Just in time for a new administration, not to mention the gradual return to travel, Washington, DC has opened 19 new or renovated hotels in the last year or so, according to the city’s tourism officials. There’s plenty still to come, with 4,000 additional rooms in the pipeline. Projects on the boards for 2022 and 2023 include Gensler’s 200-key retrofit of a historically certified building in Judiciary Square for the Arlo brand; the U.S. debut of Paris-based collection Mob with a 144-key property in the trendy Union Market area; and Pendry’s 131-room hotel at the new mixed-use development the Wharf, with interiors by Toronto-based DesignAgency.
Other new arrivals include a 252-room citizenM from its go-to design team at concrete near Capitol Hill, and London brand Yotel, which enlisted Wimberly Interiors for its retrofit of an old hotel, also in Capitol Hill. These join the region’s third AC Hotel—a 234-key new build with architecture from Fillat+ Architecture and interiors by Rodrigo Vargas Design—and the 231-room Ven from Marriott’s Tribute Portfolio on Embassy Row with Scandinavian-influenced design from Baskervill.
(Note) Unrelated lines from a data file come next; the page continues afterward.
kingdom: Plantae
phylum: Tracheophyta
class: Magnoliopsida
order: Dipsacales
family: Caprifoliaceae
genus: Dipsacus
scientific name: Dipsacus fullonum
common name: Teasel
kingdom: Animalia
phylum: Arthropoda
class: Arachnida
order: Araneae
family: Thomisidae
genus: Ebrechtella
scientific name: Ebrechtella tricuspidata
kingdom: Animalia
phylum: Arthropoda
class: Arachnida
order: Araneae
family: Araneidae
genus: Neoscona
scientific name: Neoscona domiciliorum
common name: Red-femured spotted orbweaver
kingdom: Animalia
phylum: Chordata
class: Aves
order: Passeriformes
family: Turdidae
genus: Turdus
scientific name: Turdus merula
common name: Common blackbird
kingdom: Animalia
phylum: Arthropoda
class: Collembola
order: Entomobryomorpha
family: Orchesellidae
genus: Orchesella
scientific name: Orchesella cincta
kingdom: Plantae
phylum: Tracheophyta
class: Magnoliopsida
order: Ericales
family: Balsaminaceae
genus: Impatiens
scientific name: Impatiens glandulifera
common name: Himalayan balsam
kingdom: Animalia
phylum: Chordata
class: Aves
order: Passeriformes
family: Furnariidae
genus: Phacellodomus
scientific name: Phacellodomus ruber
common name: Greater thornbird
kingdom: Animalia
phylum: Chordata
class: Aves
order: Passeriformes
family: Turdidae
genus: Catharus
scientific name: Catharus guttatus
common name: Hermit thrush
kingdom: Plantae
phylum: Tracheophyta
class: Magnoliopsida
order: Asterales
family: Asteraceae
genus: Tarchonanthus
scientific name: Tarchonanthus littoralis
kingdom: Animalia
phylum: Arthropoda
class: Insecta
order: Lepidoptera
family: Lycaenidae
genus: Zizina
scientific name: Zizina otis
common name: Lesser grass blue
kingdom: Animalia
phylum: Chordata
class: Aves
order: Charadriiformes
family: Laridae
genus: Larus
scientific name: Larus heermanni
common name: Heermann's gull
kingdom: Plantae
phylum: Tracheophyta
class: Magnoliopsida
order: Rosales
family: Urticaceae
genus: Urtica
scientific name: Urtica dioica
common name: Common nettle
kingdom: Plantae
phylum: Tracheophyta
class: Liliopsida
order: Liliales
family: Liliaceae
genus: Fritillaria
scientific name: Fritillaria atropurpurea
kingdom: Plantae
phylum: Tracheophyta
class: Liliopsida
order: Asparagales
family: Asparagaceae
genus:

Here, we take a deep dive into five properties remaking the city’s skyline.
Conrad Washington DC
The city is attracting high-end players like Hilton’s luxe Conrad brand, which paved the way for the current wave of development when it opened in 2019 in the luxury mixed-use City Center, featuring distinctive architecture from Swiss heavyweights Herzog & de Meuron, landscape design by Gustafson Guthrie Nichol, and interiors from Rottet Studio, with offices in Houston, Los Angeles, and New York. A recently added rooftop bar takes advantage of all three talents, offering a “relaxed residential experience that pulls up from the gardens and courtyards of the third floor, with boxwoods and manicured plantings,” says principal Lauren Rottet.
Generator Washington DC
Generator, the London-based purveyor of trendsetting hostels, converted a Courtyard by Marriott north of Dupont Circle into its second outpost across the pond (the first is in Miami). Led by Dallas-based Studio 11 Design, the design scheme boasts a palette of plum and mint, brightened with pops of yellow. Firm cofounder Kellie Sirna also imbued the hotel with cheeky references due to its DC location. The 148 guestrooms, for example, feature portraits of presidents that have been doctored with images of bejeweled hands—“for a playful, skeletons-in-the-closet effect,” Sirna says—then scrawled over with graffiti stripes that spill onto the walls. “It turned out to be highly impactful,” she adds.
The Lyle
Joining its sister property the Riggs Washington DC, which opened last year, the Lyle is the second DC entry from London’s Lore Group. In retrofitting a small apartment building, the company’s creative director Jacu Strauss was inspired by “its Art Deco bones that weren’t being celebrated,” he says. He offset the 196-room property’s original assets, like the lobby’s marble floors, with warmer textures such as burled wood headboards, cork panels, and beige Berber carpeting. Strauss designed the bulk of the furniture, as well as painted 50 original canvases that adorn the public areas. The hotel restaurant, Lyle’s, announces itself with a raw clay sign, also courtesy of Strauss. It complements design details including cloud-like pendant lights, white marble tables, and banquettes outfitted in plush white cushions or sleek brown leather.
Yours Truly DC
Further southwest, Yours Truly DC, a 355-room reflag of the former Wink hotel, anchors the mostly residential area. “There’s no coffee shop or retail in your sightline when you step out the door,” says Lisa Simeone, principal of Chicago-based KTGY Simeone Deary Design Group, “so we wanted to make this the hub for the neighborhood.” The team was also inspired by the hotel’s exterior envelope, which is “very Brutalist, with no ornamentation,” she adds. “When we learned that the location was an epicenter of bohemian culture in the ’70s, we leaned into that.” Public spaces and guestrooms feature rust and brown tones, crushed velvet, and paisley patterns. A curated cache of accents like mature plants, macramé, shag rugs, and lava lamps complete the picture.
Viceroy Washington DC
Sitting not far from the popular 14th Street corridor, the Viceroy Washington DC is an art-filled renovation of a Kimpton Hotel and features a clubbier vibe than its sister DC property, the Hotel Zena by Seattle’s Dawson Design Group. Playing off of its Logan Circle locale, where many of the city’s art galleries are clustered, San Francisco firm EDG Design inserted several new spaces into the lobby, including a salon with leather chairs and bold tropical wallpaper redolent of the spaces where the area’s writers and painters would have gathered over drinks. The same soft palette of green and orange hues continues in the 178 refreshed rooms, where EDG installed vinyl wood-patterned flooring and replaced art and some furnishings. “Viceroy wanted a bit of an upscale, almost residential feel,” says EDG CEO Jennifer Johanson. “The idea was to make the property feel like a destination to pop in after work for a drink or stop by on Saturday for a morning coffee with friends.”